— Start of Excerpted passage —

EX-99.1 2 dex991.htm PRESS RELEASE Press Release

Exhibit 99.1

 

LOGO    NEWS RELEASE

 

CONTACT:     
    

Gary S. Maier

Maier & Company, Inc.

(310) 442-9852

 

KEYSTONE AUTOMOTIVE INDUSTRIES

REPORTS FISCAL 2005 FOURTH QUARTER/ YEAR-END RESULTS

 

POMONA, CA – June 3, 2005 –Keystone Automotive Industries, Inc. (NasdaqNM:KEYS) today reported results for its fourth quarter and fiscal year ended April 1, 2005.

 

Net income for the fiscal fourth quarter was $3.8 million, or $0.24 per diluted share, compared with $6.3 million, or $0.41 per diluted share, a year ago. Net sales for the fiscal fourth quarter increased 8.9 percent to a record $152.5 million compared with $140.0 million last year. For the full fiscal year, net income was $14.3 million, or $0.90 per diluted share, compared with $17.7 million, or $1.16 per diluted share, a year earlier. Net sales for the fiscal year climbed 11.3 percent to $557.7 million from $501.1 million in fiscal 2004. Same store sales growth for the fourth quarter and fiscal year were 7.6% and 6.4%, respectively.

— End of Excerpted passage —

Write out the part of the Keystone earnings release starting at "(310) 442-9852" and ending at "April 1, 2005.".

— Start of Stored data —

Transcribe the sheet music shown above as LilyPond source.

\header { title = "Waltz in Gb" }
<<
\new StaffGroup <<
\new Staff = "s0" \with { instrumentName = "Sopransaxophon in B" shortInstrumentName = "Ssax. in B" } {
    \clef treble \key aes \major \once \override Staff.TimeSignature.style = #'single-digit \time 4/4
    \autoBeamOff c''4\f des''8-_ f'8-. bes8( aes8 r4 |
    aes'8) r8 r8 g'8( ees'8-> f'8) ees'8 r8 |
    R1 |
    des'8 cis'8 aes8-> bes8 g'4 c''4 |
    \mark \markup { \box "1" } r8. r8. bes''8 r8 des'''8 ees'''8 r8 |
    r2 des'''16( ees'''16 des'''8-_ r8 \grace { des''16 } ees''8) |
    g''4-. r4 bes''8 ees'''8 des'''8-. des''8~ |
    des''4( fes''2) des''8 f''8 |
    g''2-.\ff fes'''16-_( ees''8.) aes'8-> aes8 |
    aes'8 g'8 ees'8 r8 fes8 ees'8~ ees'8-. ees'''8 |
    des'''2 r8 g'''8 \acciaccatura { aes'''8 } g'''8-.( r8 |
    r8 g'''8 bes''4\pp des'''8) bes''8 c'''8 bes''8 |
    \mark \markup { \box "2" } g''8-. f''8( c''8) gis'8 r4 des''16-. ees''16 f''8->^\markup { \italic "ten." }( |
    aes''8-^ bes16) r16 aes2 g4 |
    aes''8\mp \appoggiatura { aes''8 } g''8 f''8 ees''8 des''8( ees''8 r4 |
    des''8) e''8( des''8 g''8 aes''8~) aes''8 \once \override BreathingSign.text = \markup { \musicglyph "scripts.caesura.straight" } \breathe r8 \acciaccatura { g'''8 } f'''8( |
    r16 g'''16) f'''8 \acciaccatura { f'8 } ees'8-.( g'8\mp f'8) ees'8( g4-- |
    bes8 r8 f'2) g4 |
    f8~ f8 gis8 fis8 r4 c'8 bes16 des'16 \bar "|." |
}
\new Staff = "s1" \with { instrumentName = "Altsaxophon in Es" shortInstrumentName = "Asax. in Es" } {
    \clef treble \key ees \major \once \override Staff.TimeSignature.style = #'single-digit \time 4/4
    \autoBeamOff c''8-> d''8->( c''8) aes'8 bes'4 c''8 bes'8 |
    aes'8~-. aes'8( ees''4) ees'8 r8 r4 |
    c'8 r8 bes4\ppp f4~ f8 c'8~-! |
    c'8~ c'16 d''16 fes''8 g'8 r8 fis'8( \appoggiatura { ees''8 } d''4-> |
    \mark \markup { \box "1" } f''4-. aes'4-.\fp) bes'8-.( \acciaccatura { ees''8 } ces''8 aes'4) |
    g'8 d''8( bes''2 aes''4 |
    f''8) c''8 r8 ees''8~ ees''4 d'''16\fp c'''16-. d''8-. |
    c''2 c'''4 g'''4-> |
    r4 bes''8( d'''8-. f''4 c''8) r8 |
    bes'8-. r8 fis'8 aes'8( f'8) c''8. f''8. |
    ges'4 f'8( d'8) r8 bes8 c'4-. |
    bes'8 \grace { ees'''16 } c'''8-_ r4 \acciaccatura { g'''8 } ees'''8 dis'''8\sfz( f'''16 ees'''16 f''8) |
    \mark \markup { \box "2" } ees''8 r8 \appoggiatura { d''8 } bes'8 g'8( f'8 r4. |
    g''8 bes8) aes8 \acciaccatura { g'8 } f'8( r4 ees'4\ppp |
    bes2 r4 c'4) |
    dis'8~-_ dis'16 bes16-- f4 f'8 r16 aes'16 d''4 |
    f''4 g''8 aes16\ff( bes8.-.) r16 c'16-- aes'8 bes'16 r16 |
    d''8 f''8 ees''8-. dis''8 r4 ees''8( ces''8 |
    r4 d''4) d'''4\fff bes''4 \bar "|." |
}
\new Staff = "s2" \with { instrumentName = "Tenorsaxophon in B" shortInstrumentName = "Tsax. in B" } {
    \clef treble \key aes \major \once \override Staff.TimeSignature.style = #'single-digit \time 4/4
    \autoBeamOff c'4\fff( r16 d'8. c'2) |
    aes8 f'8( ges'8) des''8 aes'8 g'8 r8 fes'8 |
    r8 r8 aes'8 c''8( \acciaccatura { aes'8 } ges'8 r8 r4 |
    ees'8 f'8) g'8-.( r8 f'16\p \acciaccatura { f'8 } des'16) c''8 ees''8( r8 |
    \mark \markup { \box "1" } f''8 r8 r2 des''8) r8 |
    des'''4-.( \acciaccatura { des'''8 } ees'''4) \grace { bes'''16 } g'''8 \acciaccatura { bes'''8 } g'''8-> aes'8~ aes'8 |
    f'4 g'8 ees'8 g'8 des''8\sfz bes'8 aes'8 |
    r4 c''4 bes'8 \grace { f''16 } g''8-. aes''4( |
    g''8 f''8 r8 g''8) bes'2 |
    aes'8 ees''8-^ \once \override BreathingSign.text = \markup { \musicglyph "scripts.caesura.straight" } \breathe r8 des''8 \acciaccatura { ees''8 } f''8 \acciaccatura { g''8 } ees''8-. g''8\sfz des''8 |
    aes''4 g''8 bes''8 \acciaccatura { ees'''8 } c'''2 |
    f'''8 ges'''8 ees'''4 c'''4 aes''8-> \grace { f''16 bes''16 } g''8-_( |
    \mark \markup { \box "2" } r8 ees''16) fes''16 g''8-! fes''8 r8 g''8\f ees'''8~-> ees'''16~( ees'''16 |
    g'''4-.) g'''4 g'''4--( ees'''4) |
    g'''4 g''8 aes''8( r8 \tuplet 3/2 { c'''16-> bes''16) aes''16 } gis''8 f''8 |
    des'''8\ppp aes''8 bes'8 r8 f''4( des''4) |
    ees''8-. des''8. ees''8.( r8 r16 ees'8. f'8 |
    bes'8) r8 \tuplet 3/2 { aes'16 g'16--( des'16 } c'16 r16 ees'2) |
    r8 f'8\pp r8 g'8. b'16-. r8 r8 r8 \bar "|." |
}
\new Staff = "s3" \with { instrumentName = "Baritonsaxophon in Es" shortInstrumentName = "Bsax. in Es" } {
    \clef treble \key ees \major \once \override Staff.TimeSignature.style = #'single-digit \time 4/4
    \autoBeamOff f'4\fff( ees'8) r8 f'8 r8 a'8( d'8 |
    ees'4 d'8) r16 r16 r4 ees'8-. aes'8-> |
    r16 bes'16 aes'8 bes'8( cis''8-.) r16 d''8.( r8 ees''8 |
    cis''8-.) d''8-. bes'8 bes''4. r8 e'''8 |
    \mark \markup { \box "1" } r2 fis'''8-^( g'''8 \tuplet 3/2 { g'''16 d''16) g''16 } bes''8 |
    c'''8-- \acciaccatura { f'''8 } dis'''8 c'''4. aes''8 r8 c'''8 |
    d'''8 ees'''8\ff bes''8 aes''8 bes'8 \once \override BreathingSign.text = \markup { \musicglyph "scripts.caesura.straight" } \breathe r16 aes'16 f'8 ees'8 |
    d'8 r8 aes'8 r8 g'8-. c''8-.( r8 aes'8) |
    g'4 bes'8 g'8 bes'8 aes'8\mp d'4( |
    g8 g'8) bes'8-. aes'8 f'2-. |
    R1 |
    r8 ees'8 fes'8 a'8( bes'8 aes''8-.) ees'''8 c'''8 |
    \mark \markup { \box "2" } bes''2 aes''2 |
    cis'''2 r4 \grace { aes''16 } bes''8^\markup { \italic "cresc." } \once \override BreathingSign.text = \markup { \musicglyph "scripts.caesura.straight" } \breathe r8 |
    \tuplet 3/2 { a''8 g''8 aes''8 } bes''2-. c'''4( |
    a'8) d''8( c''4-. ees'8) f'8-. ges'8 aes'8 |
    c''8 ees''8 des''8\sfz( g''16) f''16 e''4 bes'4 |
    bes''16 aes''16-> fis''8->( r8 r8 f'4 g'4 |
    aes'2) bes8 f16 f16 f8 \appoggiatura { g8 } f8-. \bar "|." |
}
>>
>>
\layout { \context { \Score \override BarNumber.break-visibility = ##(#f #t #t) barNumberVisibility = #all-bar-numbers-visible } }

— End of Stored data —

Result
(310) 442-9852

 

KEYSTONE AUTOMOTIVE INDUSTRIES

REPORTS FISCAL 2005 FOURTH QUARTER/ YEAR-END RESULTS

 

POMONA, CA – June 3, 2005 –Keystone Automotive Industries, Inc. (NasdaqNM:KEYS) today reported results for its fourth quarter and fiscal year ended April 1, 2005.